For My Daughter’s Honor
Fourteen-year-old high school student Amy Dustin becomes an object of romantic affection to Pete Nash, the school’s Biology teacher and football coach. They take a sudden interest in each other, sending each other notes and talking on the telephone. Although Pete has a family, the two begin a secret relationship. People then begin to suspect that Pete and Amy are having an affair. It is revealed that another reason for the students’ gossip is that Pete had trouble in the past concerning an affair with student Missy Ross. He denies these allegations when Amy confronts him about the rumors. One night she spends the night at Pete’s house because Pete convinced his daughter to invite Amy to a sleepover. During the night Pete wakes Amy up and then convinces her to sleep with him. This upsets her, but she feels that she is in love with him.
Meanwhile, Kimberly Jones, one of her best friends, worries about their relationship, thinking it isn’t healthy.  She reports it to the Principal who dismisses her allegations because the Principal thinks that Kimberly is telling falsehoods because she is jealous of her friend. Amy is constantly being pursued at school by Pete, who often takes her to a closet in the classroom in order to kiss her. She doesn’t like what he is doing and starts spending time with student Cory Wilkins.

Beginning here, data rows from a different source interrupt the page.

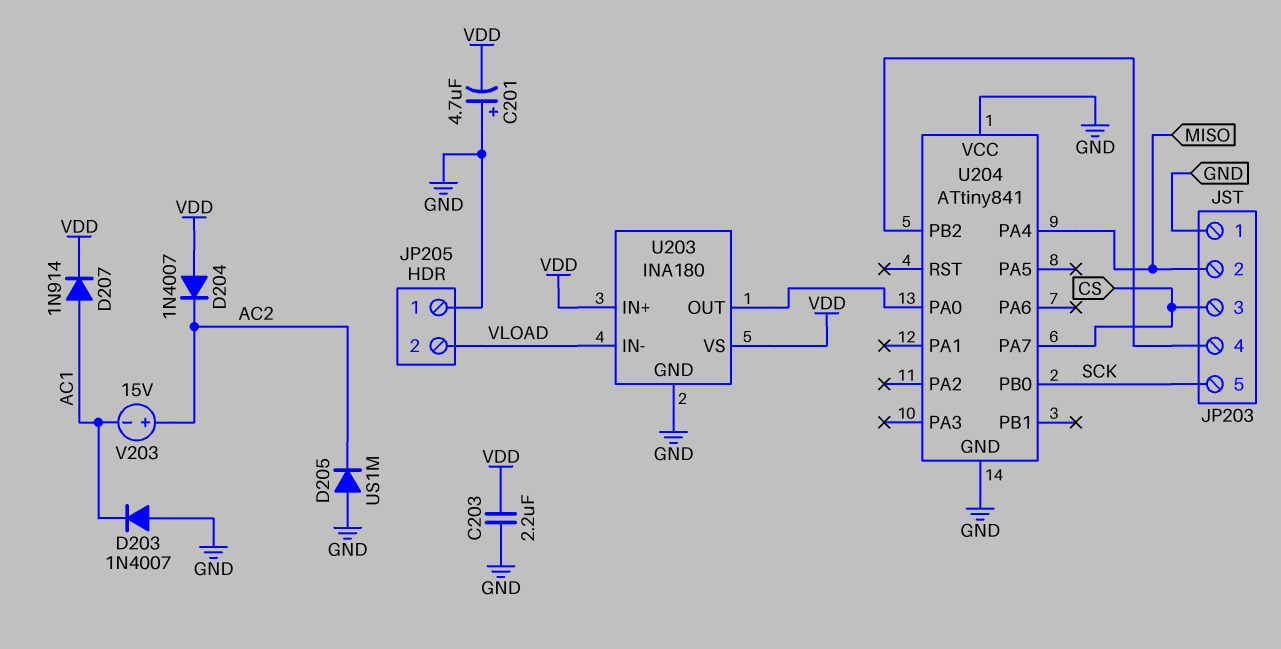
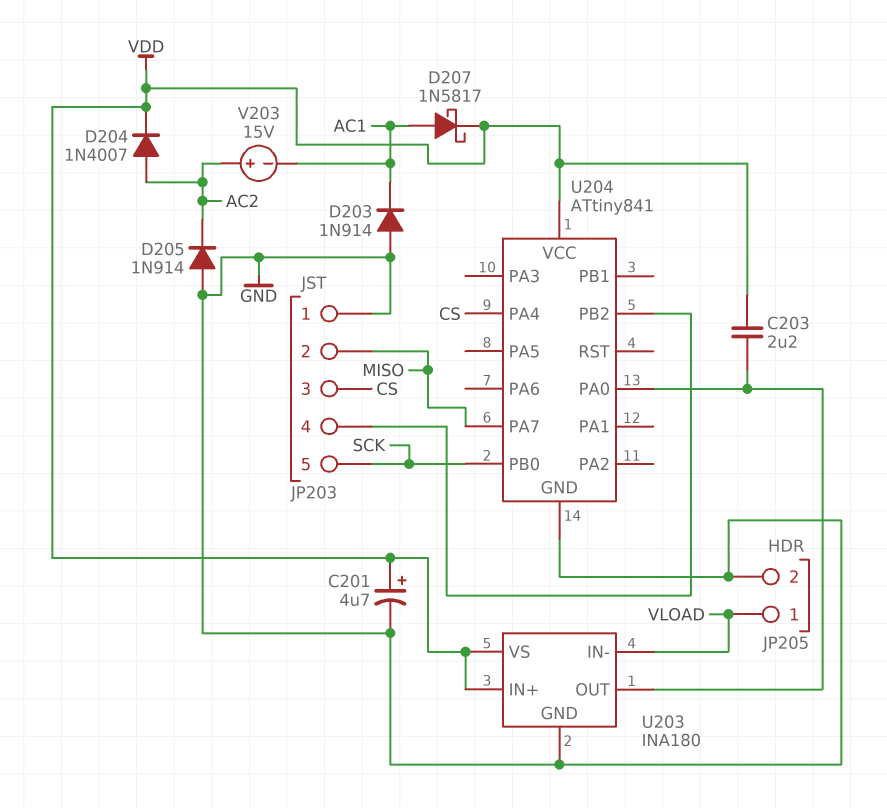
C201: 4.7uF (plus GND, minus VDD) -> 4.7uF (plus VDD, minus GND)
C203: 2.2uF (GND, VDD) -> 2.2uF (U203/OUT, VDD)
D203: diode 1N4007 (A GND, K AC1) -> diode 1N914 (A GND, K AC1)
D204: diode 1N4007 (A VDD, K AC2) -> diode 1N4007 (A AC2, K VDD)
D205: diode US1M (A GND, K AC2) -> diode 1N914 (A GND, K AC2)
D207: diode 1N914 (A AC1, K VDD) -> schottky 1N5817 (A AC1, K VDD)
JP205 pin 1: GND -> VLOAD
JP205 pin 2: VLOAD -> GND
U204 pin PA4: MISO -> CS
U204 pin PA7: CS -> MISO
U204 pin VCC: GND -> VDD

One night, she accompanies Cory to a party and dances with him. Pete observes her behavior and is infuriated. In front of a crowd of people, he drags Amy away from Cory. Although his actions attract the attention of all the people at the party, no one intervenes. Amy then tries to break off their affair because she is uncomfortable with the manner in which things are moving, but Pete is able to win back her trust. The next day, her father is informed about what happened at the party. Norm confronts him, but Pete convinces him that he was only acting in Amy’s best interests because Cory has a bad reputation. Norm is placated somewhat.
While on a camping trip, Amy’s friend Kelly catches Pete and Amy kissing. Upon confronting her, Amy tells her about her relationship with her teacher and states that she is in love with Pete. Things become even more difficult and uncomfortable for Amy when her mother, Betty Ann, finds a love letter to her daughter from Pete. She immediately reports it to the high school Principal. Matters are complicated because Amy and Pete both deny an affair. For this reason, the Principal is unable to do anything about it.
When Amy decides to break off the affair, Pete will not leave her alone and his actions become even more irrational than they were before. Amy then admits everything to her parents an Pete is arrested. He receives a jail sentence of five months as well as a 10-year period of probation.
Betty Ann decides to sue the school as well, because the school failed to act in spite of convincing evidence that supported the fact that an affair between a teacher and a student took place. Instead of the students showing sympathy towards Amy, they act hostile towards her because Coach Nash was suspended from his job before an important football game. The fact that her friends think she was just as much to blame as Pete increases Amy’s feelings of rejection and isolation. When the Dustin house is vandalized, Amy considers dropping the case because she feels that the trouble she and her family have had to endure is not worth it. In the end, she changes her mind and decides to go through with it. She is motivated by her strong feelings that she does not want someone else to experience what she endured.